The study in question, by Cambridge Econometrics (commissioned by Greenpeace), relies on prospective energy bill savings and the creation of green jobs to arrive at its £7bn figure, but the driving force behind it – green home upgrades – is thus far entirely voluntary.

While Downing Street offers citizens £5,000 towards a new heat pump, the household must meet a high standard of home insulation, to the tune of £7,000 to £15,000.

And for the Cambridge Econometrics report to come true by 2030, the UK government would need to spend £4.2bn on supporting heat pumps and insulation, while households would have to foot a £9.3bn bill.

“Greening the UK’s homes at speed and scale will reduce energy consumption, bills and carbon emissions. It will provide tens of millions of households with warmer homes that are cheaper to run and help limit the catastrophic impacts of the climate crisis,” said Doug Parr, the chief scientist at Greenpeace UK.

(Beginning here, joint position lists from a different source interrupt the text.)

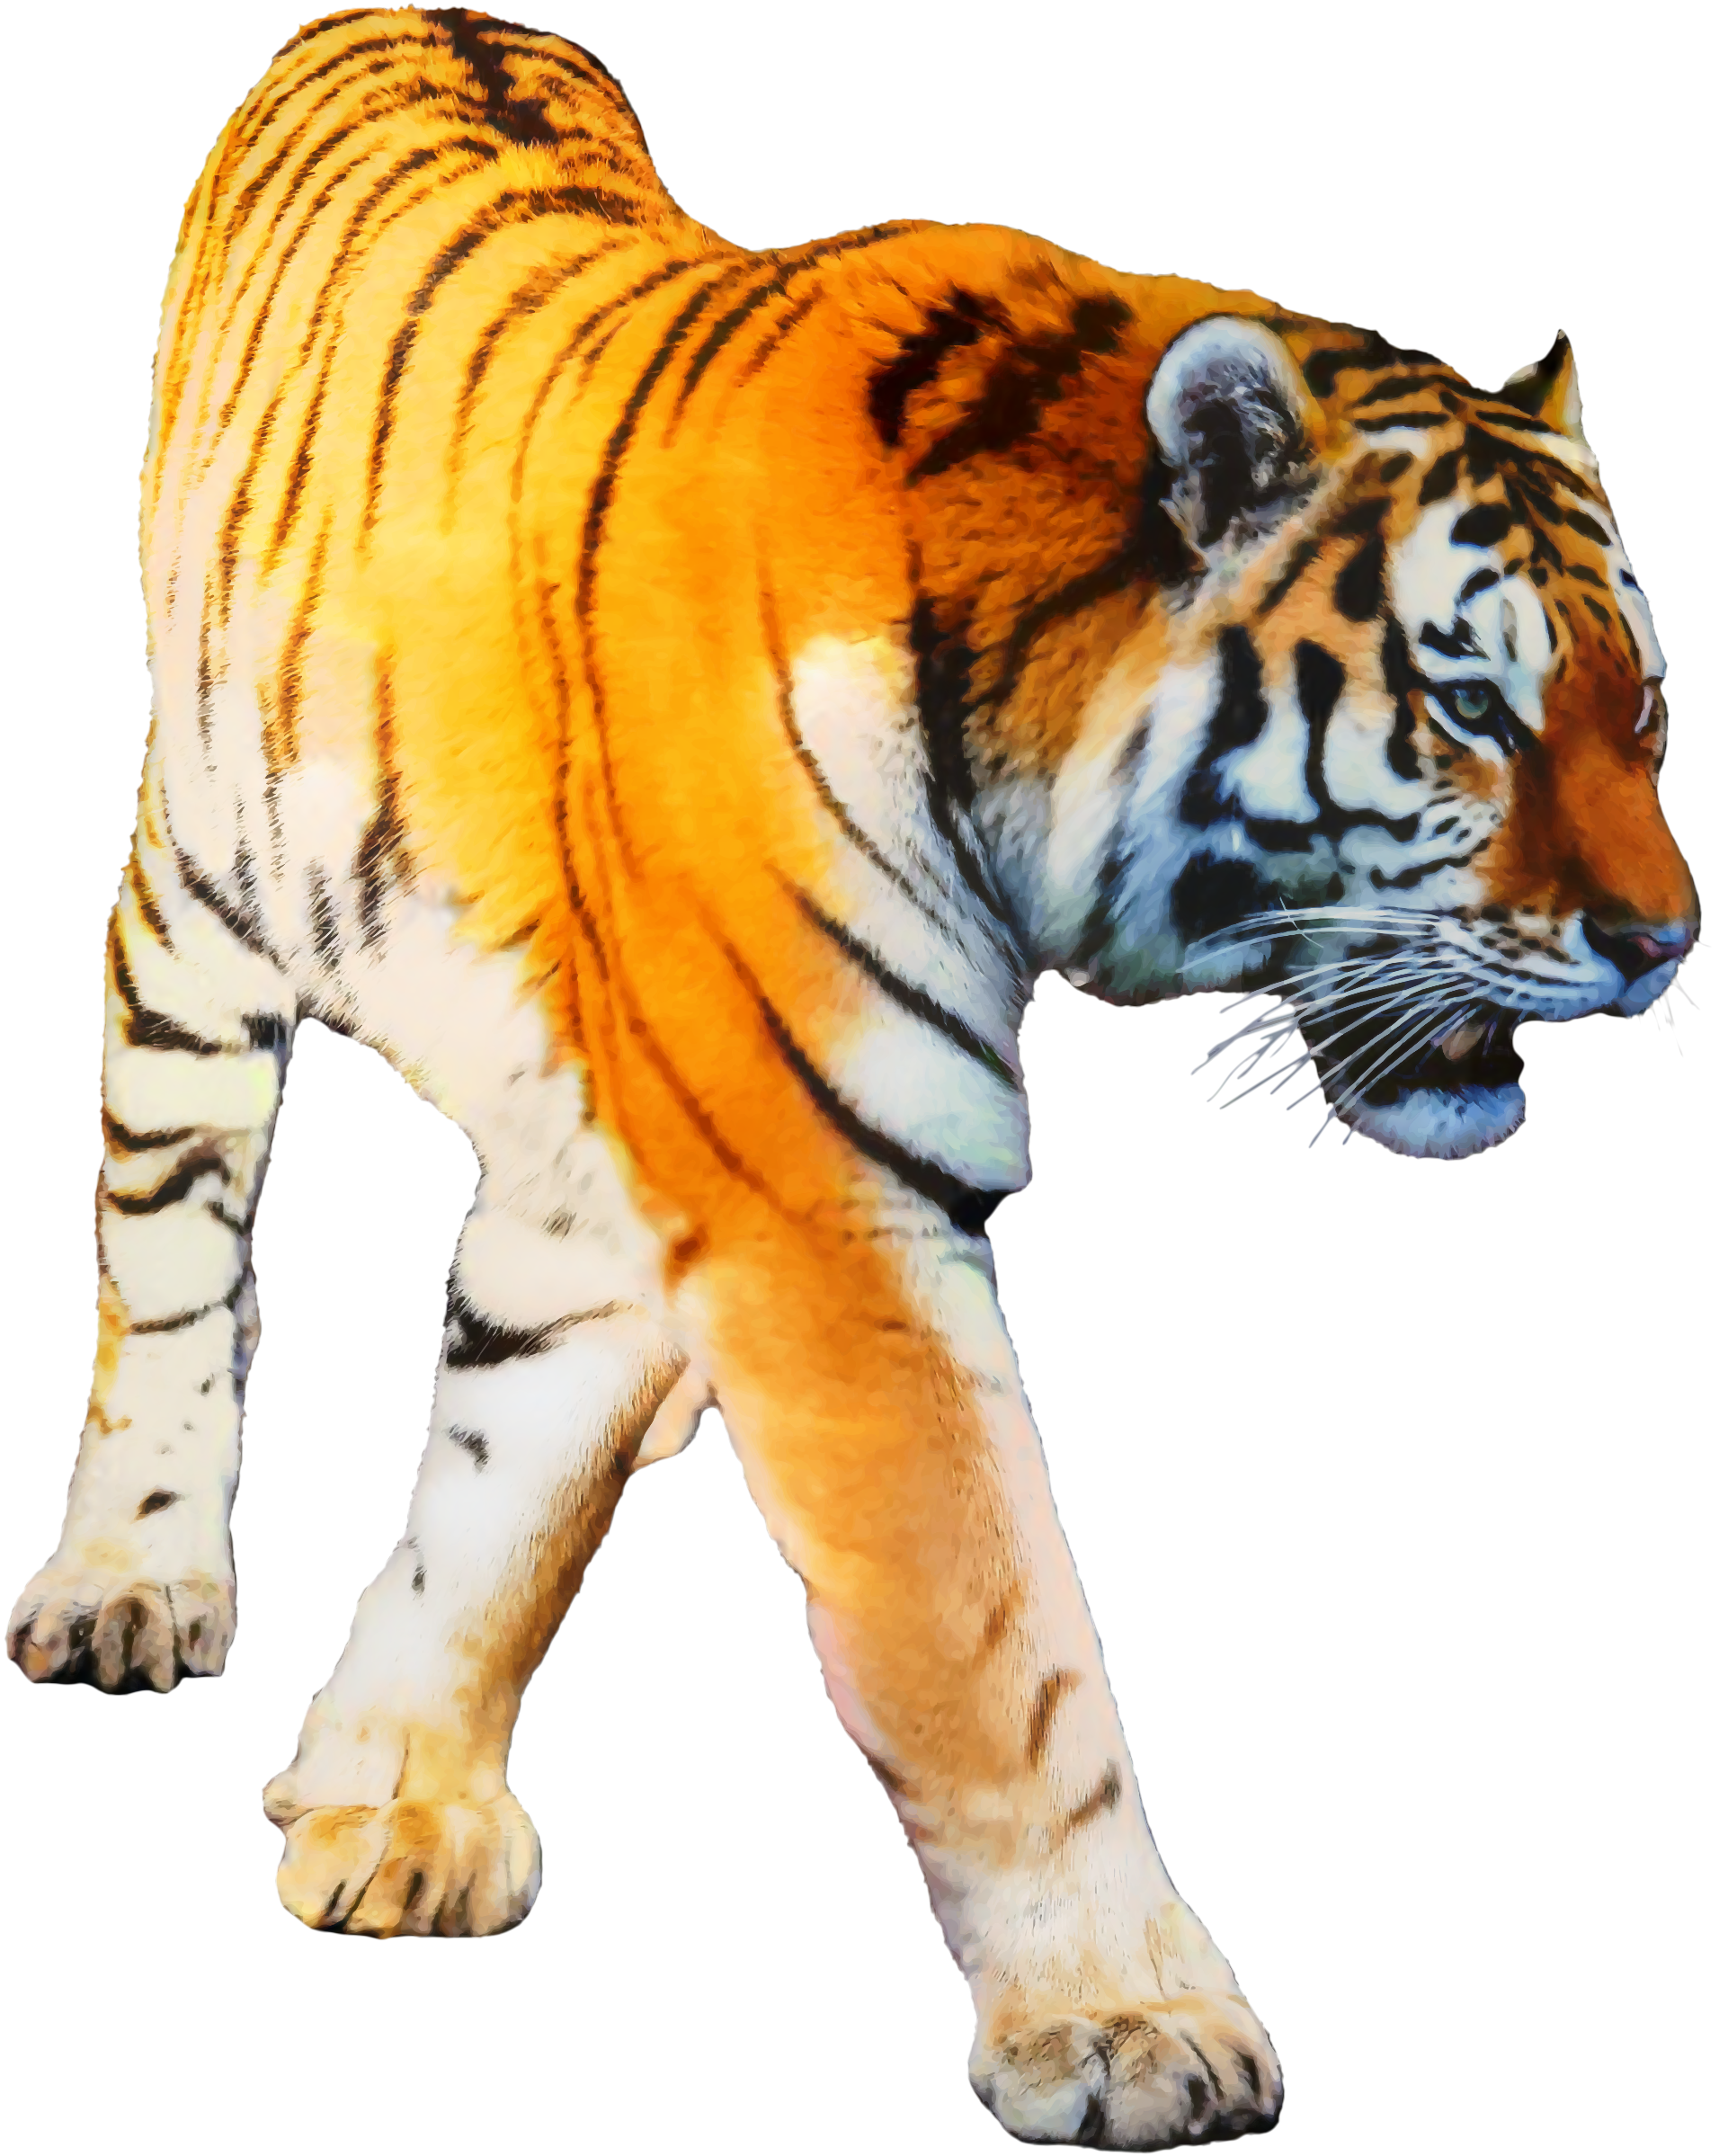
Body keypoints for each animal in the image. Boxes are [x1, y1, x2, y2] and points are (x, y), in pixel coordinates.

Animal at [7, 6, 1696, 2143]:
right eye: (1468, 705)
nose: (1665, 942)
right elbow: (998, 1637)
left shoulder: (641, 1164)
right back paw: (130, 1583)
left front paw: (396, 1793)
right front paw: (1128, 2024)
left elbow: (506, 1486)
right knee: (168, 1251)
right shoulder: (824, 1196)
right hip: (201, 897)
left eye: (1642, 710)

Unfortunately (or fortunately, depending on your point of view), all of those targets – plus loftier ones set for 2050 – rely on a hefty amount of voluntary participation, and world crises (like war) can derail those goals.

The Russian-Ukrainian war was a wake-up call for the European nations relying heavily on Russian gas, and in some cases, EU member states haven’t been able to make up the difference expediently.

In no small part due to Russia cutting off gas exports to the West, the EU recently revised its renewable energy goal from 32% of total power production to 45% by 2030. According to the UAE-based International Renewable Energy Agency, the EU would need to add 26.8GW of annual wind farm capacity to reach their goal in eight years.

Solar, meanwhile, would need to grow by 55.4GW per year.

Not everyone involved thinks these audacious targets are within the realm of possibility. Graham Weale, professor of energy economics at Ruhr University Bochum and former chief economist at German energy producer RWE, feels the EU’s new renewables targets, are “fairyland figures.”

Low-carbon research specialist BloombergNEF feels that Europe could be completely free of fossil fuels by 2050, but it would require a gargantuan $3.8 trillion investment in mostly wind and solar projects.

If these…optimistic goals come to fruition across Europe, one would assume that Cambridge Econometrics’ fiscal and employment boost would be multiplied several times over, but every one of those targets is at least as much wishful thinking as a tangible prediction and will require a ton of EU investment and voluntary participation by the citizenry.